Perché invece è proprio in Francia che potrebbe trovarsi uno dei primi gruppi ad aver sfruttato il sistema dello scrutinio segreto per dare un colpo a Merkel e Macron: i socialisti francesi. Potrebbe, perché ovviamente è impossibile capire chi ha votato contro. Ma di sicuro molti della sinistra d’Oltralpe non hanno apprezzato la decisione di rimuovere il sistema dello Spitzenkandidadt a favore della nomina dall’alto della Von der Leyen. L’affaire Timmermans continua infatti a scuotere il centrosinistra europeo. L’ala più dura del partito si sente tradita. E in generale, lo zoccolo duro francese teme un appiattimento sulle posizioni dell’Eliseo e di Berlino.
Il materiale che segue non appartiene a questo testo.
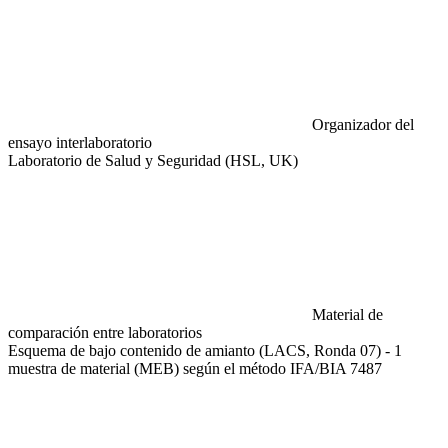
Organizador del
ensayo interlaboratorio
Laboratorio de Salud y Seguridad (HSL, UK)
Material de
comparación entre laboratorios
Esquema de bajo contenido de amianto (LACS, Ronda 07) - 1
muestra de material (MEB) según el método IFA/BIA 7487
Il Partito socialista europeo, con il Psoe di Pedro Sanchez a farla da padrone, ha ottenuto due scranni importanti: l’Alto rappresentante per la politica estera (Josep Borrell, spagnolo) e la presidenza del Parlamento europeo (David Sassoli). Nessun francese e soprattutto nessuno realmente apprezzata dall’ala parigina e del resto Sylvie Guillaume, eurodeputata francese e vice-presidente del Parlamento europeo era stata chiara: “La maggioranza del gruppo voterà a favore ma non è una posizione unanime”Ma i francesi non sono gli unici “attenzionati” dai vertici del Partito. I socialisti di Austria, Belgio e Grecia sembrano essere rimasti molto scontenti della preferenza verso il ministro della Difesa tedesco, colpevole di essere di fatto al’opposizione rispetto alla loro idea di Europa ma anche ai rispettivi esecutivi.

Diverso invece il caso dei tedeschi dello Spd. Per il partito alleato della Merkel il problema è stato duplice. Da un lato, hanno ovviamente digerito in maniera pessima la decisione di un ministro della Cdu alla guida della Commissione europea e la bocciatura del “loro” Frans Timmermans. Ma dall’altro lato, è pur sempre un tedesco a guidare la Commissione europea e, di fatto, l’Unione. Quindi c’è il rischio che, come riportano alcuni osservatori, sia stata proprio la sinistra tedesca a salvare Frau Ursula con un voto trasversale “nazionale”. Un patto Linke, Verdi e Spd che ha così colmato invece le divergenze fra i diversi partiti all’interno degli eurogruppi e che ha confermato la presenza di blocchi politici di livello nazionale. In Germania, insomma, tutti hanno sostenuto la loro candidata tranne Alternative fur Deutschland, che, con il gruppo Identity & Democracy, ha confermato di aver votato contro.

Ma i franchi tiratori, o meglio, i “traditori”, sono stati anche altrove. Sicuramente a destra i Conservatori si sono spaccati con un voto da parte dei polacchi che ha fatto capire in prima istanza che quello europeo non è un parlamento profondamente ideologizzato quanto appiattito sugli interessi dei singoli governi e dei Paesi. Il governo dio Varsavia non può avere una Germania nemica. Ha già il problema strategico del fronte orientale, con i timori verso Mosca. Pensare di poter andare anche allo scontro con Berlino è impossibile. E dall’altro lato, al governo conservatore polacco interessa avere le spalle coperte e un commissario utile alla causa. Con il Gruppo Visegrad che si è nuovamente compattato nonostante la presenza trasversale nei popolari e nei conservatori. La strategia, anche in questo caso, è stata di matrice nazionale: l’ideologia è rimasta all’opposizione. E l’establishment europeo si è salvato.